閑話11 自業自得の宰相殿

 ライアスは何度、フィリオーネに惚れ直せばいいのだろうか。ライアスは、フィリオーネが己の思考を軽く飛び越えた結論を出したことに感銘を受けていた。五歳年下の彼女の方が、よほどできた人間である。


 ライアスは兄の来襲以来、ずっと悩んでいた。ライアスは彼女に何も返すことができない。むしろ、フィリオーネの心をただいたずらに引っかき回している状態だ。フィリオーネの想いに、ライアスはどう応えればいいのだろうか。


 全てを知っている側と、知らずに過ごしている側。


 そこには大きな溝が横たわっている。結婚式当日、フィリオーネに殴られる覚悟が必要だなと思う。むしろ、殴られるだけで済めばいいが……。

 ライアスの悩みは他にもある。

 ライリーンの君として結婚の準備も進める中、ライアスはフィリオーネに手紙を書かなければならないのだが、なかなか内容が浮かばず困っていた。


 ライアスとの仲を容認するような内容は最低すぎて書きたくないし、結婚式に殴られる回数が増えそうだから駄目だ。

 だが、結婚式関連の雑談をするのはフィリオーネにプレッシャーを与えるような気がして気が憚られる。かといって、手紙を送らずに無言というのもちょっと違う。兄の件についての謝罪はしてしまったから、これ以上その件に触れるのもおかしな話であるし、本当に話題がない。


 仕方なく、事務的すぎて相応しくないが報告しておかないといけないことを渋々記している状態だ。第二皇子がフィリオーネと結婚したあとの母国との立ち位置についての取り決めが確定したという話題を手紙に書き記して空白を埋めることもあった。




 そうしてライアスが悩んでいる中、フィリオーネが結論を出した。それは、なんとも肝の据わった結論だった。これが生まれながらの女王としての器というものなのだろう。フィリオーネはライアスへの気持ちを肯定し、ライアスとの決別を恐れず、全てを抱えて前に進むのだと決めたのだ。


 フィリオーネに“あなたは私の財産”と言われた時には泣いてしまうかと思った。そして、“優しくて残酷だが正しい”と言われた時には兄の影響を自分が過分に受けていることを思い知らされた。きっとライアスは、この時フィリオーネに言われた言葉を一生忘れることはできないだろう。


 ライアスは、このフィリオーネの結論をある意味無駄にするのだ。


 ライアスに向けて「私、あなたに酷いことをするのね」と口にしたフィリオーネは、既に女王だった。彼女の姿に圧倒されている最中にライアスの気持ちを知ろうとしてくるのだから、気持ちの切り替えがすぐにできず、フィリオーネの催促を受けてしまった。

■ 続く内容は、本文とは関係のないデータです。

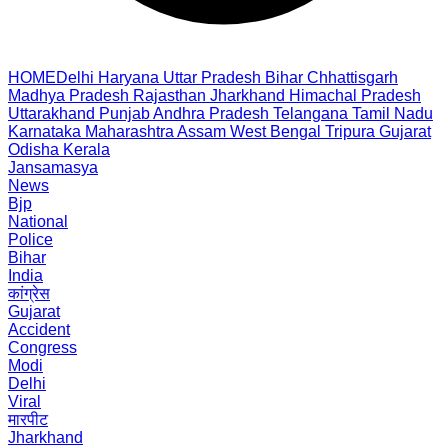
HOME
Delhi
Haryana
Uttar Pradesh
Bihar
Chhattisgarh
Madhya Pradesh
Rajasthan
Jharkhand
Himachal Pradesh
Uttarakhand
Punjab
Andhra Pradesh
Telangana
Tamil Nadu
Karnataka
Maharashtra
Assam
West Bengal
Tripura
Gujarat
Odisha
Kerala
Jansamasya
News
Bjp
National
Police
Bihar
India
कांग्रेस
Gujarat
Accident
Congress
Modi
Delhi
Viral
मारपीट
Jharkhand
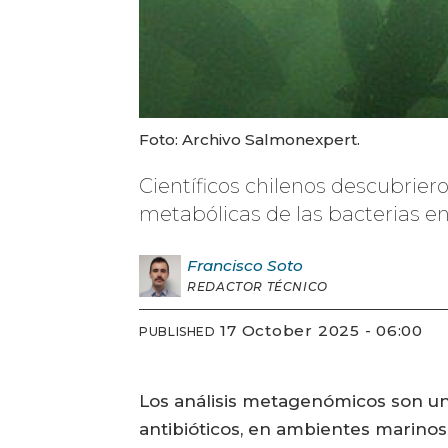
Foto: Archivo Salmonexpert.
Científicos chilenos descubriero
metabólicas de las bacterias e
Francisco
Soto
REDACTOR TÉCNICO
17 October 2025 - 06:00
PUBLISHED
Los análisis metagenómicos son una
antibióticos, en ambientes marinos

 指先でいじめてくるのは他の人には絶対にやってはいけないと、機会があったら指摘しようとライアスは決意したものだ――が、まだ指摘できていない。


 フィリオーネに乞われて紡いだ“彼女の好きなところ”はフィリオーネが今までに築き上げてきた女王になる者としての心構えを賞賛するだけになってしまった。だが、ライアスは本当にフィリオーネの高潔さに惚れ込んでいるのだから、許してほしい。フィリオーネの気高さには、きっと誰も勝てはしない。

 語りすぎたせいでフィリオーネがあっけにとられてしまっていた為、ふざけて話を終わらせてしまったが、あれは全て本心だった。




 結論が見えてからフィリオーネの態度は、変わった。

 ライリーンの君への手紙には、式が始まるまで顔合わせができないのは残念だ、と前向きな文章が綴られているし、ライアスへは今までよりも柔らかな笑みを見せてくれるようになった。

 “今日はライリーンの君の香水しかつけていないのよ”と手首を差し出してきた時には苦笑したが。軽い気持ちで提案したその案は、今では提案しない方が良かったかもしれないと思っている。

 提案した当初にフィリオーネの香水と混ざったそれを嗅がされた時には、あまりにも照れくさすぎて、すぐにその場を立ち去りたかった。

 あれは、いけない。ライアスは自分の首を絞めていた。


 それはともかくとして、フィリオーネの態度に合わせてライアスも方向性を微調整することにしたライアスは、第二皇子としての手紙の内容も結婚式に関する話題を混ぜるようにし、ライアスとしてはフィリオーネとの雑談の時間を設けるようにしていく。

 どちらの立場としても踏み込みすぎてやらかさないように、いつも以上に神経を尖らせる必要がある。だが、それもあと一ヶ月で終わる。

 一ヶ月後のフィリオーネとの結婚式は怖いが、この一ヶ月が早く過ぎ去ってほしいとも思う。ライアスは自業自得の複雑な気持ちを抱えながら、宰相としての最後の一ヶ月を過ごすべく資料集めに勤しむのだった。